Output exactly the lines from the one with "Each image here" through the last line of the data below, both included, and nothing more.

[Source data Boundary: Start]

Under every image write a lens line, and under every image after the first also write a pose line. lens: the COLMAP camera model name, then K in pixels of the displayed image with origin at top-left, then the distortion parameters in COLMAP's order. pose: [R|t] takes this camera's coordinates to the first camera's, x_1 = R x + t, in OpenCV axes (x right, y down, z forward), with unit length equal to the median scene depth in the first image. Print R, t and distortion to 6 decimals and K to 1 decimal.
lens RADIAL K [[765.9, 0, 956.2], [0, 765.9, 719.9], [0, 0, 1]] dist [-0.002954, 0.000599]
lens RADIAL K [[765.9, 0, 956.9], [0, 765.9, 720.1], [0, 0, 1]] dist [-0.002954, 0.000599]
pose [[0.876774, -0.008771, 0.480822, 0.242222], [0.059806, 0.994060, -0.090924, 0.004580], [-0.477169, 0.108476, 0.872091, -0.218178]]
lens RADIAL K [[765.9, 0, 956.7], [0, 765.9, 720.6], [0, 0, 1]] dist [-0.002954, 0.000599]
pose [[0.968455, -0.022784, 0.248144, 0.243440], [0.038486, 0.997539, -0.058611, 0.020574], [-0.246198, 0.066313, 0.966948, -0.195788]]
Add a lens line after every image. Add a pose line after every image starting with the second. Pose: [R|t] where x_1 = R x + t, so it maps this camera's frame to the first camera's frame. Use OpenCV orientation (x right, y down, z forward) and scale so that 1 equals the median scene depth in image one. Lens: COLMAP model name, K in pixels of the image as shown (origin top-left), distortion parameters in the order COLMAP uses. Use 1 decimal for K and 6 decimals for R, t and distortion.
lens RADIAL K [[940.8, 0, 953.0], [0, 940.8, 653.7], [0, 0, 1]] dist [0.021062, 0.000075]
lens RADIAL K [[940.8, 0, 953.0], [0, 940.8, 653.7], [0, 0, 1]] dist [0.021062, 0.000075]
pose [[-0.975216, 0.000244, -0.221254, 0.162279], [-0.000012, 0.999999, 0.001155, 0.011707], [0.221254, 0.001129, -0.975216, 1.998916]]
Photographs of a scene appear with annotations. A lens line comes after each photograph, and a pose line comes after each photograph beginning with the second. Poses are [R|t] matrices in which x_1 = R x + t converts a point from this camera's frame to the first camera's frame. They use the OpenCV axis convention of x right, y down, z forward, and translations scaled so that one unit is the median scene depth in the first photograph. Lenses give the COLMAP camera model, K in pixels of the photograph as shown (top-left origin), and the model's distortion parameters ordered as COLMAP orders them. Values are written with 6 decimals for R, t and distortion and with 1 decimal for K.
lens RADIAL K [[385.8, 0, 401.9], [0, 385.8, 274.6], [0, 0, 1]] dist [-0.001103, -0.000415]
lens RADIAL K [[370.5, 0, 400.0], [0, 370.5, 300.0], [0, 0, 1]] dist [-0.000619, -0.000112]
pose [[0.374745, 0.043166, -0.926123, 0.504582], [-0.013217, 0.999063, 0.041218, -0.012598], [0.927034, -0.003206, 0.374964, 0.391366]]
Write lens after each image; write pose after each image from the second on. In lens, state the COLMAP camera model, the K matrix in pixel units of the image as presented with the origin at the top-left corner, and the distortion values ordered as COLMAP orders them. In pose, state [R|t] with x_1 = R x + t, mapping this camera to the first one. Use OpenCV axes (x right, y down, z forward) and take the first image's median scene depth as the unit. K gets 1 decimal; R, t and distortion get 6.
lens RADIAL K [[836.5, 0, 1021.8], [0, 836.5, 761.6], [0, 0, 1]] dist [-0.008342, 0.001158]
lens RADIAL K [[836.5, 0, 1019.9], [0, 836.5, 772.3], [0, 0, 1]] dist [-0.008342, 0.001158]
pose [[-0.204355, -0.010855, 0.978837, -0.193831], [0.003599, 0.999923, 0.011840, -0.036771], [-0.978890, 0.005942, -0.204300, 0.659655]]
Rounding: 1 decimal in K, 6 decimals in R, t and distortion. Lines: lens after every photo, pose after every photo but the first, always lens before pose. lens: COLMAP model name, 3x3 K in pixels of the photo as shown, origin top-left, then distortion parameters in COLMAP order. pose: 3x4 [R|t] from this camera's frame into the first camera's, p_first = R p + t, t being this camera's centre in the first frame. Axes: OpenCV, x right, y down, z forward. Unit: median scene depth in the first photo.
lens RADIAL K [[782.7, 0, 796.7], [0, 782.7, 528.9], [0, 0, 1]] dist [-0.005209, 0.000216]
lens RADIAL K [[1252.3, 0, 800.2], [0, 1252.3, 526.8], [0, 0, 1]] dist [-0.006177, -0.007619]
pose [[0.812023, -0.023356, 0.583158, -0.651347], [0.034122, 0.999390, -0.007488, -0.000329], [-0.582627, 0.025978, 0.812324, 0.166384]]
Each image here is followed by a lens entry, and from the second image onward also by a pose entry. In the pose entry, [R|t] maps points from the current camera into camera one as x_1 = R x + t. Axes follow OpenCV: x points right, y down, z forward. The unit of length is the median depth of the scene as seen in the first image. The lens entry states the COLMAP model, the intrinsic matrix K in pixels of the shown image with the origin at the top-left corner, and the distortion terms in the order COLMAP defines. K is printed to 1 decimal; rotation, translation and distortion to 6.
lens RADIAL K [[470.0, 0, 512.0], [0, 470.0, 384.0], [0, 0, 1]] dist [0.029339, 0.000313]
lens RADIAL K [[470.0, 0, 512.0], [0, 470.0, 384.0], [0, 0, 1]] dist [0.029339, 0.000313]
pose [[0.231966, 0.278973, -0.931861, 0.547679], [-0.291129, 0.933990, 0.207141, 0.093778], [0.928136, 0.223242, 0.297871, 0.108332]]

[Source data Boundary: End]

■ **Completed task**
Each image here is followed by a lens entry, and from the second image onward also by a pose entry. In the pose entry, [R|t] maps points from the current camera into camera one as x_1 = R x + t. Axes follow OpenCV: x points right, y down, z forward. The unit of length is the median depth of the scene as seen in the first image. The lens entry states the COLMAP model, the intrinsic matrix K in pixels of the shown image with the origin at the top-left corner, and the distortion terms in the order COLMAP defines. K is printed to 1 decimal; rotation, translation and distortion to 6.
lens RADIAL K [[470.0, 0, 512.0], [0, 470.0, 384.0], [0, 0, 1]] dist [0.029339, 0.000313]
lens RADIAL K [[470.0, 0, 512.0], [0, 470.0, 384.0], [0, 0, 1]] dist [0.029339, 0.000313]
pose [[0.231966, 0.278973, -0.931861, 0.547679], [-0.291129, 0.933990, 0.207141, 0.093778], [0.928136, 0.223242, 0.297871, 0.108332]]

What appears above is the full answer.